Treatment of MPA involves extensive use of immunosuppressive agents in different combinations. The aim of treatment has been defined in 2 parts: induction and subsequently maintenance o disease remission. It is important to know that remission does not imply the complete absence of symptoms, rather it is used to convey the absence of symptoms attributable to active vasculitis.[15] The commonly used immunosuppressive agents in the management of MPA include cyclophosphamide, rituximab, methotrexate, glucocorticoids, azathioprine, and a few other biological agents.

  • Induction of remission for individuals with non-severe disease is generally achieved using a combination of glucocorticoids and methotrexate or rituximab alone. For individuals with severe disease, induction using cyclophosphamide with glucocorticoids may be needed. The Rituximab versus Cyclophosphamide for Induction of Remission in AAV trial (RAVE trial) established that comparable results could be achieved with the use of rituximab, especially in individuals experiencing side effects of cyclophosphamide therapy.[16] Typically remission is achieved in most individuals over a period of 2 to 6 months.
  • Maintenance therapy is started after induction of remission and typically involves the use of azathioprine as compared to cyclophosphamide, as was demonstrated by the Cyclophosphamide versus Azathioprine for Early Remission Phase of Vasculitis trial (CYCAZAREM trial).[17]

Differential Diagnosis

A large number of conditions may mimic AAV/MPG and have to be excluded before a diagnosis can be established. These include:

  1. Infectious etiologies
  • Infective endocarditis
  • Disseminated Gonococcosis
  • Rocky Mountain Spotted Fever (RMSF) and other tick born vasculitides
  • Disseminated fungal infections

      2. Malignancies

  • Atrial myxomas
  • Lymohomas
  • Carcinomatosis

     3. Drug toxicities

  • Cocaine
  • Amphetamines
  • Ergot alkaloids
  • Levamisole

    4. Other autoimmune conditions

  • Amyloidosis
  • Goodpasture disease
  • Sarcoidosis

Toxicity and Side Effect Management

The immunosuppressive agents used in the management of AAV have serious side effects which may at times be more debilitating than the manifestations of the disease. These include:

1. Glucocorticoids

  • Osteoporosis
  • Cataract
  • Glaucoma
  • Diabetes mellitus
  • Electrolyte abnormalities
  • Avascular necrosis of bone

2. Cyclophosphamide

  • Bone marrow suppression
  • Hemorrhagic cystitis
  • Bladder carcinoma
  • myelodysplasia

3. Methotrexate

  • Hepatotoxicity
  • Pneumonitis
  • Bone marrow suppression

4. Azathioprine

  • Hepatotoxicity
  • Bone marrow suppression

5. Rituximab

  • Progressive multifocal leukoencephalopathy
  • Opportunistic infections

Enhancing Healthcare Team Outcomes

Microscopic polyangiitis is a difficult condition to manage by the physician because of the heterogeneity in its clinical presentation as well as the patient-specific treatment that it demands. Good communication and interplay among the physicians, nurses, radiologists, pathologists, and the pharmacists may help to ease this hurdle.

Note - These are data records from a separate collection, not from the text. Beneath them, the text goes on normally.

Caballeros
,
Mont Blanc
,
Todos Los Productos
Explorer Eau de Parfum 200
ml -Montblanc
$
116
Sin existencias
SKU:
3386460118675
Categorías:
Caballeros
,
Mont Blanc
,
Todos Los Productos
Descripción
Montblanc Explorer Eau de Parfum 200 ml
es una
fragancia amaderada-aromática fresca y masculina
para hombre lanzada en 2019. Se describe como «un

The nurses play an important in monitoring and charting vitals, especially urine output, which has a crucial role in helping the physician to decide the treatment. The radiologists play an important role in assisting image-guided tissue biopsy, which is then studied by the pathologist to confirm the presence of disease. Proper dosing and dispensing of the immunosuppressive agents by the pharmacists can help in the induction and maintenance of remission; whereas failure to do so can lead to severe systemic side-effects of these drugs. To ease the process of deciding the appropriate treatment, researchers at Johns Hopkins University have teamed up to provide the revised Birmingham score, which can be used to classify the disease state of the patient clinically.[18]